Geeks are now seen as the new heroes of a post-recession world, an intelligent alternative to the trashy tabloid celebrities we’ve grown accustomed to. They’re unashamedly smart, promote a better tomorrow and offer innovative solutions to the problems of the world.
News of stars’ vacuous tequila flings and drug-fuelled binges has worn thin. Familiarity breeds contempt, as the likes of Lindsay Lohan and Paris Hilton get sent to rehab or to do community service – again.
In stark contrast, the story of Facebook recently hit the mainstream as a Hollywood movie, making founder Mark Zuckerberg a household name. FLUX predicts this trend will continue into 2011 and that the hero’s crown will be placed on the brainy heads of the Mark Zuckerbergs of the world.

9. Rise of eco-crimes and eco-justice
September 2010 was proclaimed international rhino month, as people mobilised against rhino poaching in South Africa.
The initiative was steered by a number of groups, including LeadSA and MyPlanet, in association with the World Wide Fund for Nature. For the first time a coordinated police crackdown on rhino poaching ensued, fully supported by the media. In the past, animal rights protests highlighted issues such as whaling and killing sharks for their fins, but made little impact. Last year we reached a tipping point, where we started to see real and immediate consequences for crimes against wildlife, as poachers were put through the justice system – as criminals.
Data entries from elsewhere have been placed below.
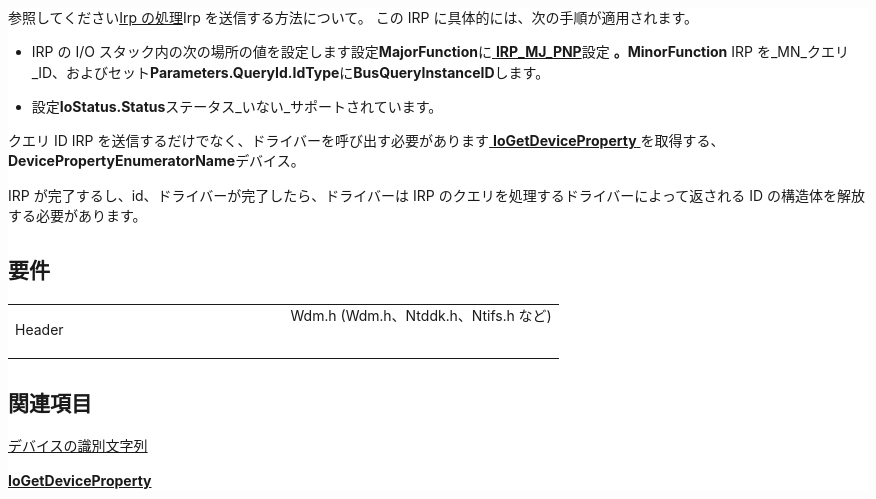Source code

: 参照してください[Irp の処理](https://msdn.microsoft.com/library/windows/hardware/ff546847)Irp を送信する方法について。 この IRP に具体的には、次の手順が適用されます。

-   IRP の I/O スタック内の次の場所の値を設定します設定**MajorFunction**に[ **IRP\_MJ\_PNP**](irp-mj-pnp.md)設定 **。MinorFunction** IRP を\_MN\_クエリ\_ID、およびセット**Parameters.QueryId.IdType**に**BusQueryInstanceID**します。

-   設定**IoStatus.Status**ステータス\_いない\_サポートされています。

クエリ ID IRP を送信するだけでなく、ドライバーを呼び出す必要があります[ **IoGetDeviceProperty** ](https://msdn.microsoft.com/library/windows/hardware/ff549203)を取得する、 **DevicePropertyEnumeratorName**デバイス。

IRP が完了するし、id、ドライバーが完了したら、ドライバーは IRP のクエリを処理するドライバーによって返される ID の構造体を解放する必要があります。

<a name="requirements"></a>要件
------------

<table>
<colgroup>
<col width="50%" />
<col width="50%" />
</colgroup>
<tbody>
<tr class="odd">
<td><p>Header</p></td>
<td>Wdm.h (Wdm.h、Ntddk.h、Ntifs.h など)</td>
</tr>
</tbody>
</table>

## <a name="see-also"></a>関連項目


[デバイスの識別文字列](https://msdn.microsoft.com/library/windows/hardware/ff541224)

[**IoGetDeviceProperty**](https://msdn.microsoft.com/library/windows/hardware/ff549203)

 

 




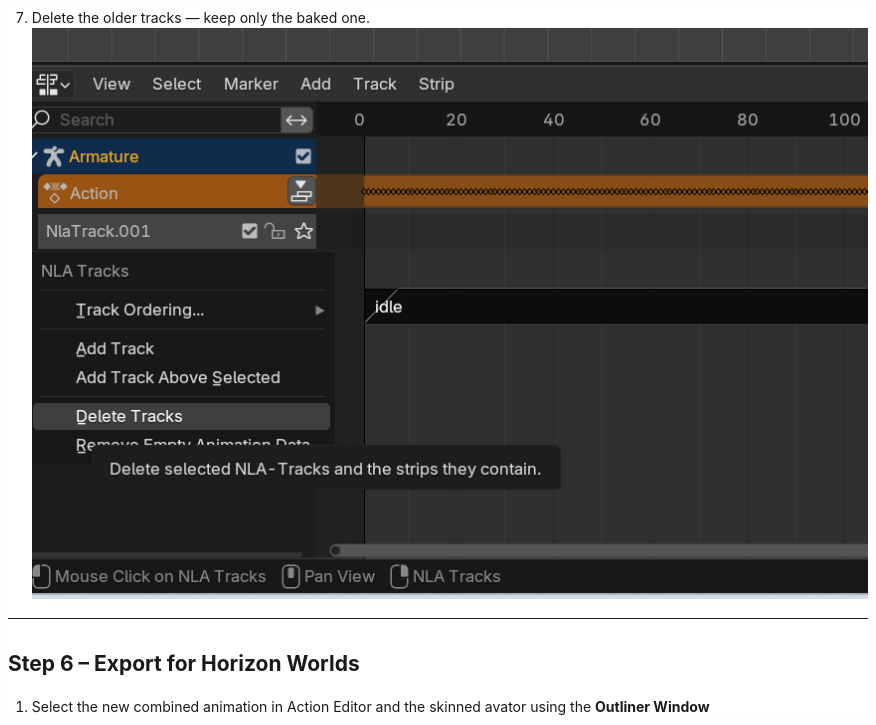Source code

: 7. Delete the older tracks — keep only the baked one.![](Images/Blend-DeleteTtracks.png)   

---

## **Step 6 – Export for Horizon Worlds**

1. Select the new combined animation in Action Editor and the skinned avator using the **Outliner Window**
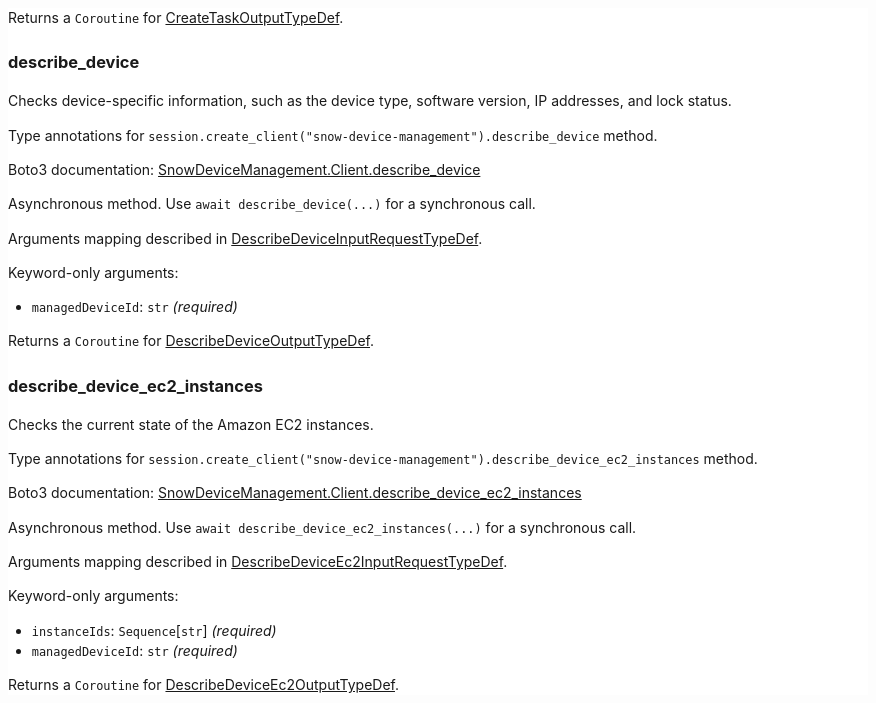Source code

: Returns a `Coroutine` for
[CreateTaskOutputTypeDef](./type_defs.md#createtaskoutputtypedef).

<a id="describe_device"></a>

### describe_device

Checks device-specific information, such as the device type, software version,
IP addresses, and lock status.

Type annotations for
`session.create_client("snow-device-management").describe_device` method.

Boto3 documentation:
[SnowDeviceManagement.Client.describe_device](https://boto3.amazonaws.com/v1/documentation/api/latest/reference/services/snow-device-management.html#SnowDeviceManagement.Client.describe_device)

Asynchronous method. Use `await describe_device(...)` for a synchronous call.

Arguments mapping described in
[DescribeDeviceInputRequestTypeDef](./type_defs.md#describedeviceinputrequesttypedef).

Keyword-only arguments:

- `managedDeviceId`: `str` *(required)*

Returns a `Coroutine` for
[DescribeDeviceOutputTypeDef](./type_defs.md#describedeviceoutputtypedef).

<a id="describe_device_ec2_instances"></a>

### describe_device_ec2_instances

Checks the current state of the Amazon EC2 instances.

Type annotations for
`session.create_client("snow-device-management").describe_device_ec2_instances`
method.

Boto3 documentation:
[SnowDeviceManagement.Client.describe_device_ec2_instances](https://boto3.amazonaws.com/v1/documentation/api/latest/reference/services/snow-device-management.html#SnowDeviceManagement.Client.describe_device_ec2_instances)

Asynchronous method. Use `await describe_device_ec2_instances(...)` for a
synchronous call.

Arguments mapping described in
[DescribeDeviceEc2InputRequestTypeDef](./type_defs.md#describedeviceec2inputrequesttypedef).

Keyword-only arguments:

- `instanceIds`: `Sequence`\[`str`\] *(required)*
- `managedDeviceId`: `str` *(required)*

Returns a `Coroutine` for
[DescribeDeviceEc2OutputTypeDef](./type_defs.md#describedeviceec2outputtypedef).

<a id="describe_execution"></a>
This year, eco-justice will remain in the spotlight as more senseless wildlife crimes are committed fuelled by greed and superstition. Ecological disasters, both natural and humanmade, remind us that unless we fight for our natural world, the one we created will not survive.

10. Learning the art of being bored again
We live a life of digital distraction where work-life boundaries are not so much blurred, as simply non-existent. While adapting to our “always connected” lifestyle, we have forgotten how to switch off. The art of being bored is a skill that we are losing – fast.
Allowing your mind to wander is simply giving your brain a breather. Letting your brain just idle allows it to regroup and do some much-needed sorting and filing. It is only when your brain’s house is back in order that those clear thoughts, brilliant ideas and creative juices start flowing once again. They are vital to us, yet we bury them under a chaotic information heap.
Of late, there is a growing concern that young children – our true digital natives – are never given the opportunity to become bored, and increasingly show less ability to be innovative or solve problems.
By extension, the same could be said of adults in the business world. Boredom could result in more creative and effective solutions to the complex problems we face today.
Globally, the concept of “designed thinking” is gaining ground: in essence a call for a more creative approach in business as our traditional, linear thought processes prove to be inadequate for our new world order.
Are you brave enough to step away from the machines and give yourself over to boredom?